Site Reliability Engineer

Related keywords: remote job germanyremote job franceremote job spain

Company Overview

Mistral AI is a dynamic company driven by the purpose of harnessing the potential of AI to simplify daily tasks, save time, and boost creativity. The organization focuses on creating high-performance, open-source models and solutions that integrate seamlessly into everyday operations. With teams spread out across the USA, UK, France, Germany, and Singapore, Mistral AI thrives in a competitive culture characterized by collaboration and a commitment to innovation.

Job Title and Role Summary

The position being offered is for a Site Reliability Engineer (SRE), aimed at individuals possessing significant experience in balancing operational tasks and long-term software engineering practices. The primary goal of the role is to increase the reliability, scalability, and performance of Mistral’s platforms and applications that face customers. It is intended for talented Engineers willing to undertake challenges that involve continuous improvement and developing solutions for optimizing infrastructure and operational processes.

Key Responsibilities

As a Site Reliability Engineer, candidates will engage in both operations (50%) and development (50%) tasks.

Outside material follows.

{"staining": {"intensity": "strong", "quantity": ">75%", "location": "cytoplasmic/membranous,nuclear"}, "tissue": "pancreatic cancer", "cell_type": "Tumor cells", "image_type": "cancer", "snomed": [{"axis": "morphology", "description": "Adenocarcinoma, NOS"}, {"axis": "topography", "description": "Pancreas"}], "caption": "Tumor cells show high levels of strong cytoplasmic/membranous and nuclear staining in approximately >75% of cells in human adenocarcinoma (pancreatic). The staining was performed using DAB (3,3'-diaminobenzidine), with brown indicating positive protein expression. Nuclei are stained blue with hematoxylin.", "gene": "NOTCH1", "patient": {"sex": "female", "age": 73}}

Below are the main responsibilities associated with this role:

Operations Tasks

  • Design, build, and maintain infrastructures that support web services and machine learning workloads, ensuring they are scalable and fault-tolerant.
  • Ensure high availability and seamless replication of working environments across several high-performance computing (HPC) clusters.
  • Operate production environments while troubleshooting issues, responding to incidents, and performing user administration.
  • Improve monitoring, alerting, and incident response systems to minimize downtime and enhance system performance.
  • Participate in on-call rotations to respond to incidents, conducting root cause analysis as needed.

Development Tasks

  • Drive improvements in infrastructure automation and deployment practices through tools like Kubernetes, Flux, and Terraform.
  • Collaborate with AI/ML teams to develop solutions for secure and reproducible model-training experiments.
  • Build a cloud-agnostic platform that connects research and infrastructure effectively.
  • Design and enhance workflows and tooling to improve system reliability, availability, and performance.
  • Document processes and ensure knowledge sharing within the team.
  • Contribute to open-source projects and collaborate on research publications.

Required Skills and Qualifications

Candidates must bring specific skills and qualifications to be considered:

  • A Master’s degree in Computer Science, Engineering, or a related field.
  • 7+ years of experience in a DevOps/SRE role.
  • Strong experience with cloud computing and distributed system architectures.
  • Familiarity with site reliability and incident response in critical environments.
  • Hands-on experience with CI/CD, containerization, and orchestration tools (like Docker and Kubernetes).
  • Knowledge in monitoring, logging, and observability tools such as Prometheus, Grafana, and Datadog.
  • Proficiency in scripting languages (Python, Go, Bash) and familiarity with infrastructure-as-code tools (like Terraform).
  • Strong networking, security, and system administration knowledge.
  • Excellent problem-solving abilities
  • Self-motivated and suited to work in a fast-paced startup environment.

Additional beneficial experience includes exposure to an AI/ML environment, familiarity with HPC systems, and a background working with modern AI solutions like Fluidstack, Coreweave, or Vast.

Work Environment and Location

This role primarily supports remote work options, focusing on locations within Europe. Mistral AI encourages candidates from countries such as France, UK, Germany, Belgium, Netherlands, Spain, and Italy to apply. However, the company prefers candidates who either reside in Paris or are open to relocation.

New hires are required to visit the Paris office for their onboarding week, after which candidates are expected to work in person for at least three days per month.

Salary and Benefits

While specific salary details were not disclosed, the role offers competitive financial compensation and equity, along with additional benefits that include: Health insurance, transportation allowance, sport allowance, meal vouchers, a private pension plan, and a generous parental leave policy. Furthermore, the company offers visa sponsorship for eligible candidates seeking relocation to work in the mentioned regions.

Conclusion

This position as a Site Reliability Engineer at Mistral AI is an excellent opportunity for experienced professionals ready to make a significant impact in a pioneering company focused on the future of AI. The role promotes a collaborative environment that values creativity and innovation while providing remote flexibility across Europe.



This job offer was originally published on himalayas.app

Mistral AI

United Kingdom

Software development

Full-time

February 17, 2026

8 views

0 clicks on Apply Now


Similar job offers


This job offer summary has been generated using automated technology. While we strive for accuracy, it may not always fully capture the nuances and details of the original job posting. We recommend reviewing the complete job listing before making any decisions or applications.